If Aaron and I could live anywhere in Scotland, I think we'd choose the village of Glen Coe. It's location, nestled between the huge, rolling hills of the glen, is nearly perfect. One narrow street runs through the majority of the village so we opted to park the car and walk around (because roads are rather tiny here!)
I was so excited to see my first thatched roof building! The Glen Coe Museum was sadly closed, otherwise we would have checked it out.
Looking up the street towards the Pap of Glencoe, the first of the mountains belonging to Aonach Eagach Ridge.
We loved the picturesque cottages surrounded by the massive mountains and hills.

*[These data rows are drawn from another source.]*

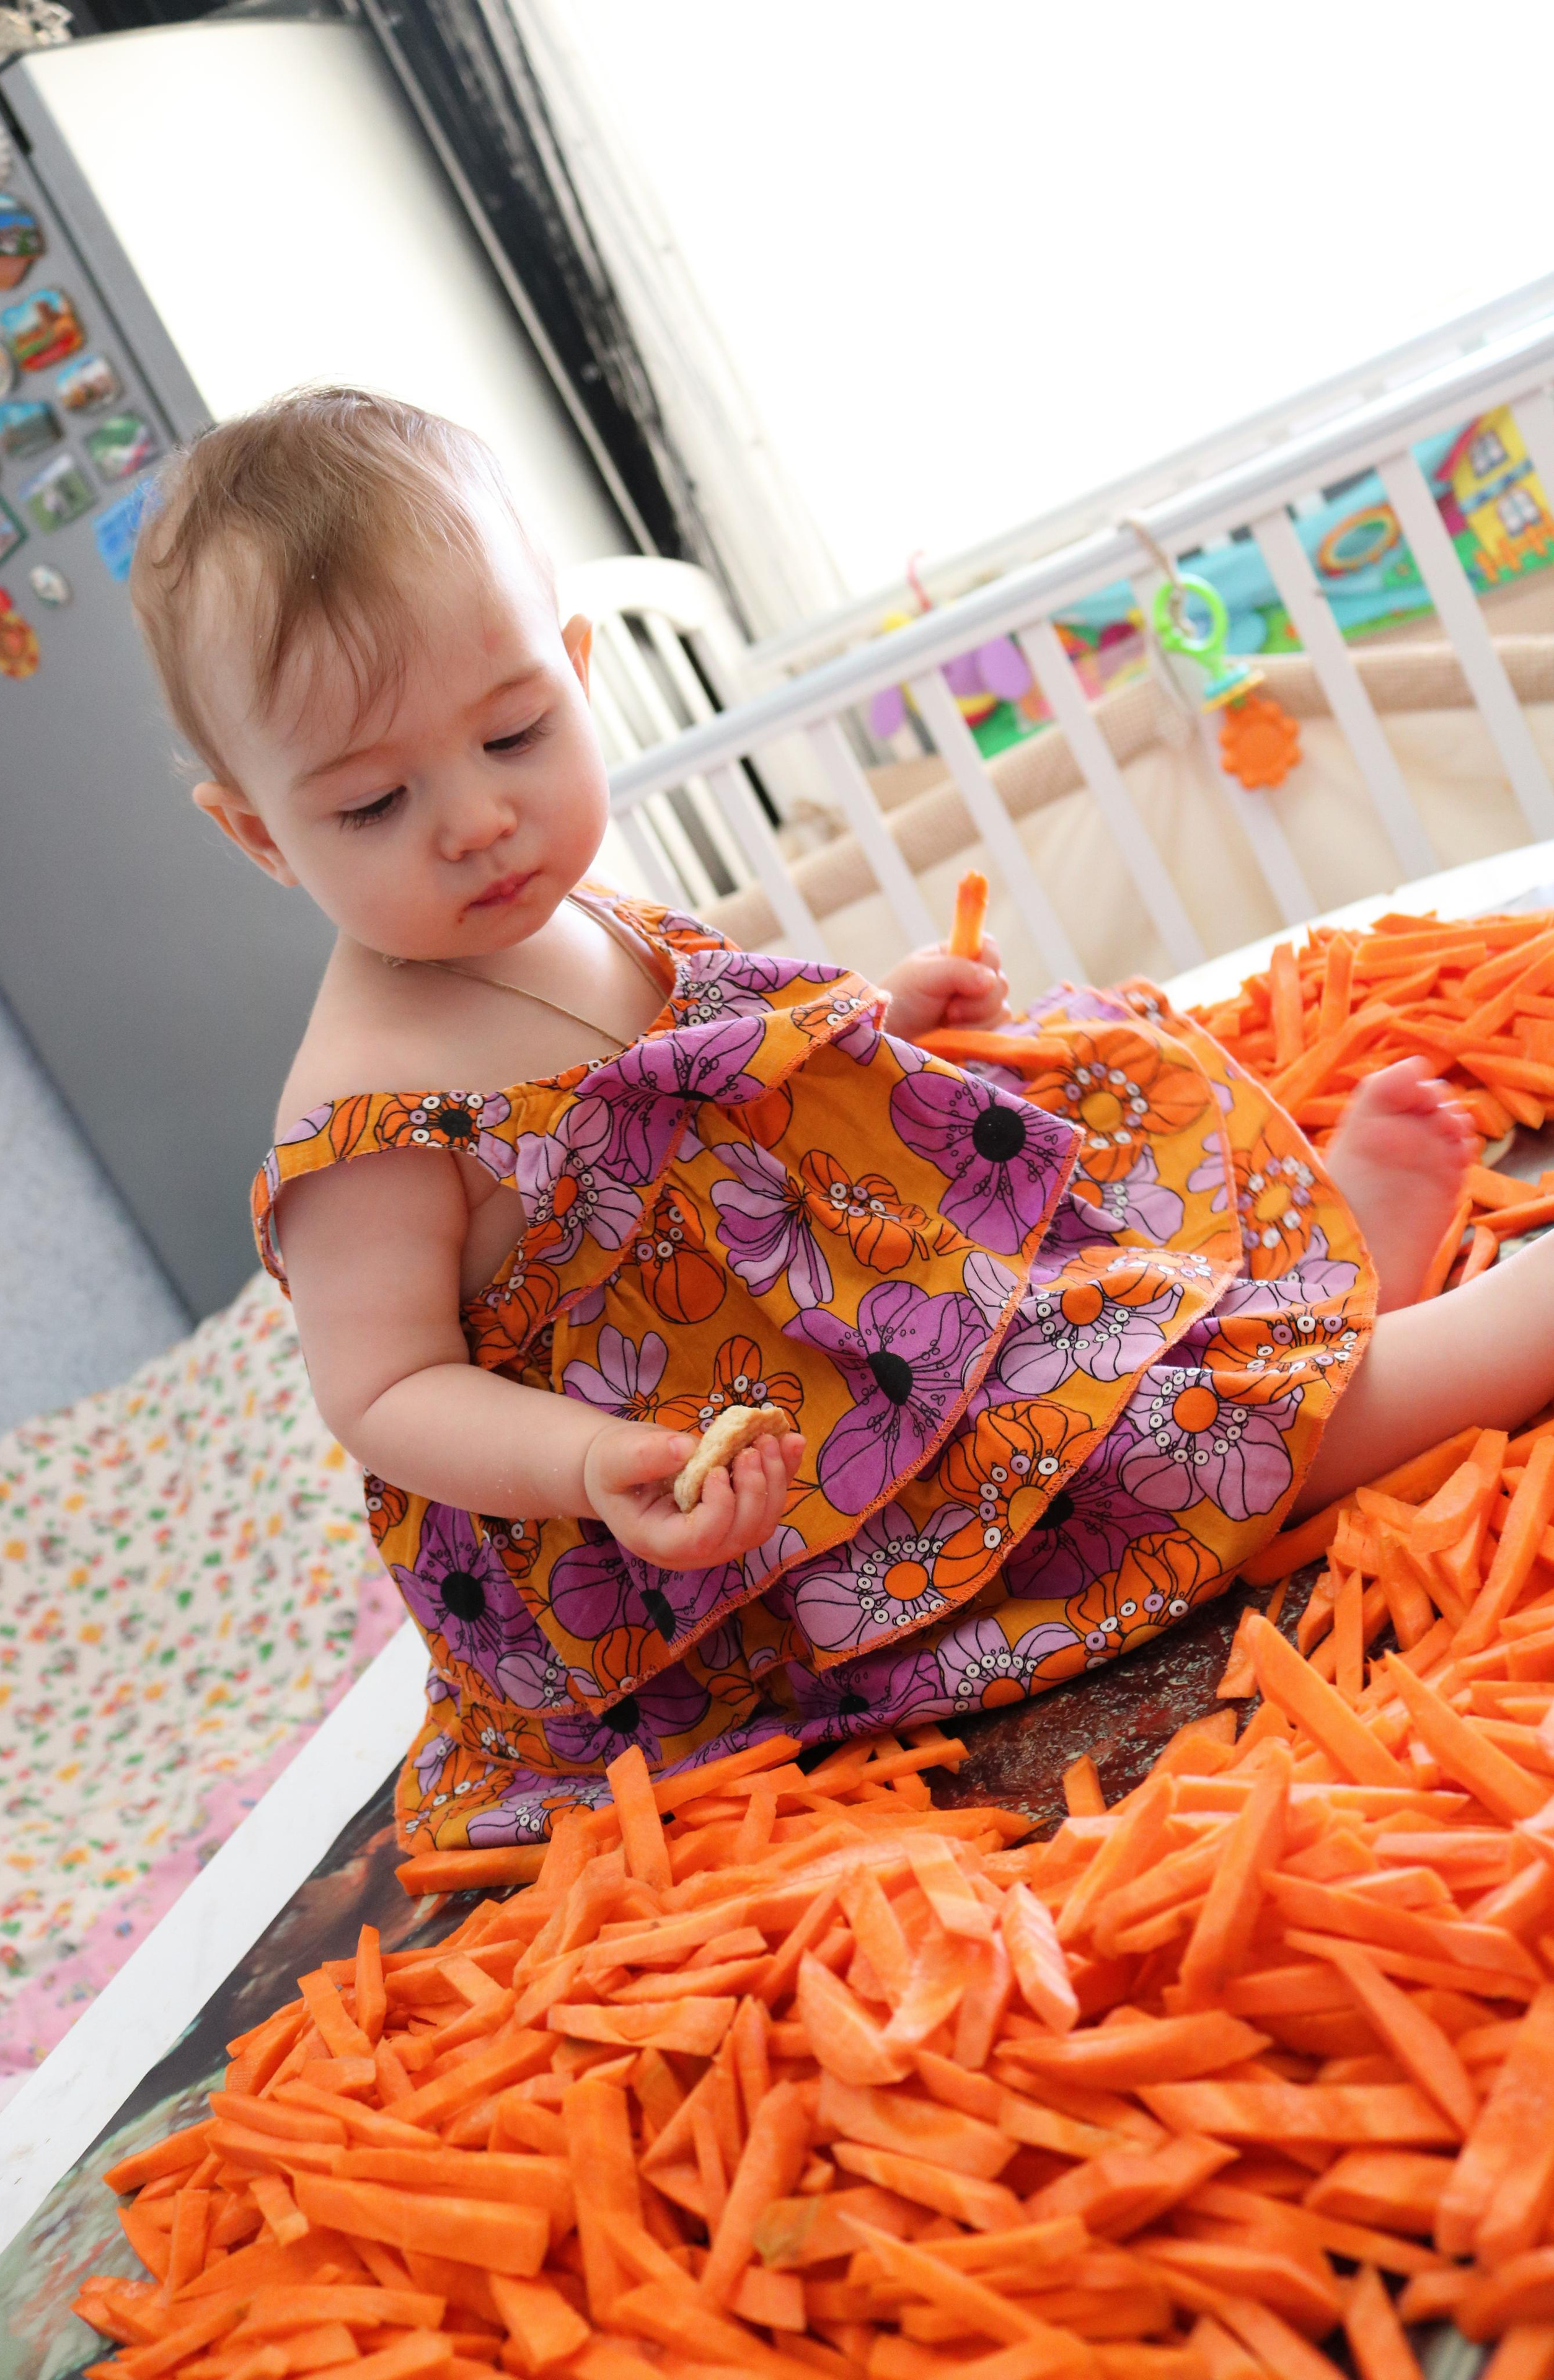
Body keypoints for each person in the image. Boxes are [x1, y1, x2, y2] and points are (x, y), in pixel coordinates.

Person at [129, 387, 1531, 1852]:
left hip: (847, 1310)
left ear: (576, 671)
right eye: (371, 805)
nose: (475, 818)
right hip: (745, 1516)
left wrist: (873, 1018)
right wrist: (590, 1467)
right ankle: (1451, 1354)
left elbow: (717, 1063)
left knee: (1089, 1102)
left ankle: (1312, 1286)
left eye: (515, 732)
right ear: (258, 837)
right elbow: (385, 1393)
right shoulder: (365, 1119)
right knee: (1118, 1452)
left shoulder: (574, 904)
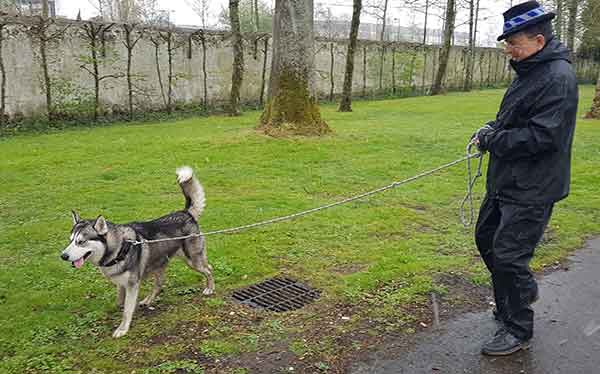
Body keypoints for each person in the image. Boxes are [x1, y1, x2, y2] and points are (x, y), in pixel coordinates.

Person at [472, 1, 578, 356]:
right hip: (507, 180)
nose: (508, 51)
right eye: (506, 44)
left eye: (513, 44)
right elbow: (516, 119)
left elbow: (541, 137)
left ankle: (517, 328)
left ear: (538, 40)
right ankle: (514, 297)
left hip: (533, 187)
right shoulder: (531, 70)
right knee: (486, 239)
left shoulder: (557, 78)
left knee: (509, 257)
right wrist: (493, 127)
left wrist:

This cross was erected for Clan McDonald, specifically for the Chief of the Clan, who was killed in the Glencoe Massacre along with 37 other men and an additional 40 women and children, who perished due to exposure from the cold. What made the Glencoe Massacre so heinous, beyond just a simple feud between two opposing clans, was the deceit and betrayal of a visiting clan commander and his militia murdering their hosts. Captain Robert Campbell of Glenlyon was even distantly related to the McDonald clan, by marriage, and he stayed in the McDonald house in Glencoe for two weeks before initiating the massacre and killing the chief. Some under Campbell's command warned their McDonald hosts of the impending murders, which allowed them to escape the massacre. At least two lieutenants broke their swords so the could not participate in what they viewed as a betrayal to the "murder under trust" code under Scottish Law. And by luck, poor timing, or intentional planning, 800 men under Campbell never made it to their positions blocking off the escape routes, thereby allowing many from the village to flee unscathed. The massacre was part of an attempt to break the Scottish clan system. It had been planned for several months, even after McDonald signed an oath of allegiance to William, Prince of Orange, an oath which should have guaranteed the clan's safety. The Campbell's took part in the massacre as a way of "getting even" with the McDonalds after years of raiding and stealing.
As a result of the massacre, those involved became martyrs to the Jacobite cause in 1715 and again in 1745. A revival of of interest in the massacre occurred again during the Victorian era in both art and literature. Even today, George R. R. Martin used the bloody story (along with the Douglass Murder in 1440) as a basis for the "Red Wedding" in his book, A Storm of Swords. As far as bad relations between the Campbells and the McDonalds? Perhaps they're still there, probably more for tourists then actual hard feelings and can be seen in various restaurants and inns where signs bear the inscription, "NO HAWKERS OR CAMPBELLS".
In true Scottish tradition, the Glen is said to be haunted by those who lost their lives in the massacre. Supposedly, on the 13th of February, the date of the massacre, the Glen is filled with the eerie sounds of those who died, and a few claim to have seen the ghostly victims of the massacre. All rubbish of course, but the knowledge that such a dark massacre occurred in this Glen can make it seem a bit creepy after dark.
There are plenty of places to stay in the village, mostly small B&Bs. The Glencoe House is a luxury hotel at the far end of the village (and the lodge initially belonging to the house is for sale if anyone has some extra pennies to rub together and fancies a restoration project!). The Clachaig Inn is a famous nearby inn that boasts cheapish lodging and an excellent pub and tasty food. We personally can attest to the good food found there. The chicken and leek pie is to die for. My mouth is watering just thinking about it! And Fort William is less then a half hour drive away if you're looking for more civilization then just what the village has to offer. Overall, this tiny town is an excellent representation of true Scotland, all due to its stunning scenery, famous history, peace and quiet, and mild ghostly hauntings.